EXERCISE DESCRIPTION: Print, exactly and completely, every entry in the data.
----- DATA PROVIDED
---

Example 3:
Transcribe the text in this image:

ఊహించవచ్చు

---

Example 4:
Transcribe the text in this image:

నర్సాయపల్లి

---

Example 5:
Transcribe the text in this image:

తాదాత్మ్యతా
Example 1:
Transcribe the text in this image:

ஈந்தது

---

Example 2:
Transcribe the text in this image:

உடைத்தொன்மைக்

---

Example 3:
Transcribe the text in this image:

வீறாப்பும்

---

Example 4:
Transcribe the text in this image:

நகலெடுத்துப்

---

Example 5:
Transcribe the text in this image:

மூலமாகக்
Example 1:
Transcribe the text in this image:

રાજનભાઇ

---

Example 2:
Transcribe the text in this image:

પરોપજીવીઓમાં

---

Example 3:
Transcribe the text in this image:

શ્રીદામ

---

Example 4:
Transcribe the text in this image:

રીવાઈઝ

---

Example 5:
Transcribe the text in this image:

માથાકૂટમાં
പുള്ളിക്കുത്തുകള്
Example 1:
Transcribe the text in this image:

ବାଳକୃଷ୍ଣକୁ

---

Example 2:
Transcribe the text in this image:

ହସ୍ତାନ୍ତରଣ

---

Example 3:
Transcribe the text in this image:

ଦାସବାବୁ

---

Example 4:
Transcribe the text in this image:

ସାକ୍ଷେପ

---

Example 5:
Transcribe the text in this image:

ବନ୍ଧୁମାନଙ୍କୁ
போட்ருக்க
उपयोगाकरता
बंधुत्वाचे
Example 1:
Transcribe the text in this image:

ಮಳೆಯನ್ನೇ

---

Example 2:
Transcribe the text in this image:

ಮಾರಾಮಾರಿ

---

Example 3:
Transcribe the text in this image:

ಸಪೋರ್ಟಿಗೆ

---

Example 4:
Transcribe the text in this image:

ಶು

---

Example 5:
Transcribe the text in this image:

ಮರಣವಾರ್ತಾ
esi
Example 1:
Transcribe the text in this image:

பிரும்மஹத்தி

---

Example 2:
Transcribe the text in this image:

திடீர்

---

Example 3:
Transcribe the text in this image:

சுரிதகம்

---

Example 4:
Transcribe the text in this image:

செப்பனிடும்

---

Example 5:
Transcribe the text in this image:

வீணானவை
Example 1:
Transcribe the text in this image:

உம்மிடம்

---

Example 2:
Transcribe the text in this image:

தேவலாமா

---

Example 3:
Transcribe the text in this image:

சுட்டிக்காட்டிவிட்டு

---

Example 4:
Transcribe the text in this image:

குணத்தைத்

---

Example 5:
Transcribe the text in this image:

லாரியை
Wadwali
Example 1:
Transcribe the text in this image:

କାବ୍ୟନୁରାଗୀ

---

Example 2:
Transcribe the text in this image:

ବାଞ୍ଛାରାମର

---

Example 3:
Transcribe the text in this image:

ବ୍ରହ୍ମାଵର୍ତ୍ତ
----------
RESULT OF THIS TASK:
---

Example 3:
Transcribe the text in this image:

ఊహించవచ్చు

---

Example 4:
Transcribe the text in this image:

నర్సాయపల్లి

---

Example 5:
Transcribe the text in this image:

తాదాత్మ్యతా
Example 1:
Transcribe the text in this image:

ஈந்தது

---

Example 2:
Transcribe the text in this image:

உடைத்தொன்மைக்

---

Example 3:
Transcribe the text in this image:

வீறாப்பும்

---

Example 4:
Transcribe the text in this image:

நகலெடுத்துப்

---

Example 5:
Transcribe the text in this image:

மூலமாகக்
Example 1:
Transcribe the text in this image:

રાજનભાઇ

---

Example 2:
Transcribe the text in this image:

પરોપજીવીઓમાં

---

Example 3:
Transcribe the text in this image:

શ્રીદામ

---

Example 4:
Transcribe the text in this image:

રીવાઈઝ

---

Example 5:
Transcribe the text in this image:

માથાકૂટમાં
പുള്ളിക്കുത്തുകള്
Example 1:
Transcribe the text in this image:

ବାଳକୃଷ୍ଣକୁ

---

Example 2:
Transcribe the text in this image:

ହସ୍ତାନ୍ତରଣ

---

Example 3:
Transcribe the text in this image:

ଦାସବାବୁ

---

Example 4:
Transcribe the text in this image:

ସାକ୍ଷେପ

---

Example 5:
Transcribe the text in this image:

ବନ୍ଧୁମାନଙ୍କୁ
போட்ருக்க
उपयोगाकरता
बंधुत्वाचे
Example 1:
Transcribe the text in this image:

ಮಳೆಯನ್ನೇ

---

Example 2:
Transcribe the text in this image:

ಮಾರಾಮಾರಿ

---

Example 3:
Transcribe the text in this image:

ಸಪೋರ್ಟಿಗೆ

---

Example 4:
Transcribe the text in this image:

ಶು

---

Example 5:
Transcribe the text in this image:

ಮರಣವಾರ್ತಾ
esi
Example 1:
Transcribe the text in this image:

பிரும்மஹத்தி

---

Example 2:
Transcribe the text in this image:

திடீர்

---

Example 3:
Transcribe the text in this image:

சுரிதகம்

---

Example 4:
Transcribe the text in this image:

செப்பனிடும்

---

Example 5:
Transcribe the text in this image:

வீணானவை
Example 1:
Transcribe the text in this image:

உம்மிடம்

---

Example 2:
Transcribe the text in this image:

தேவலாமா

---

Example 3:
Transcribe the text in this image:

சுட்டிக்காட்டிவிட்டு

---

Example 4:
Transcribe the text in this image:

குணத்தைத்

---

Example 5:
Transcribe the text in this image:

லாரியை
Wadwali
Example 1:
Transcribe the text in this image:

କାବ୍ୟନୁରାଗୀ

---

Example 2:
Transcribe the text in this image:

ବାଞ୍ଛାରାମର

---

Example 3:
Transcribe the text in this image:

ବ୍ରହ୍ମାଵର୍ତ୍ତ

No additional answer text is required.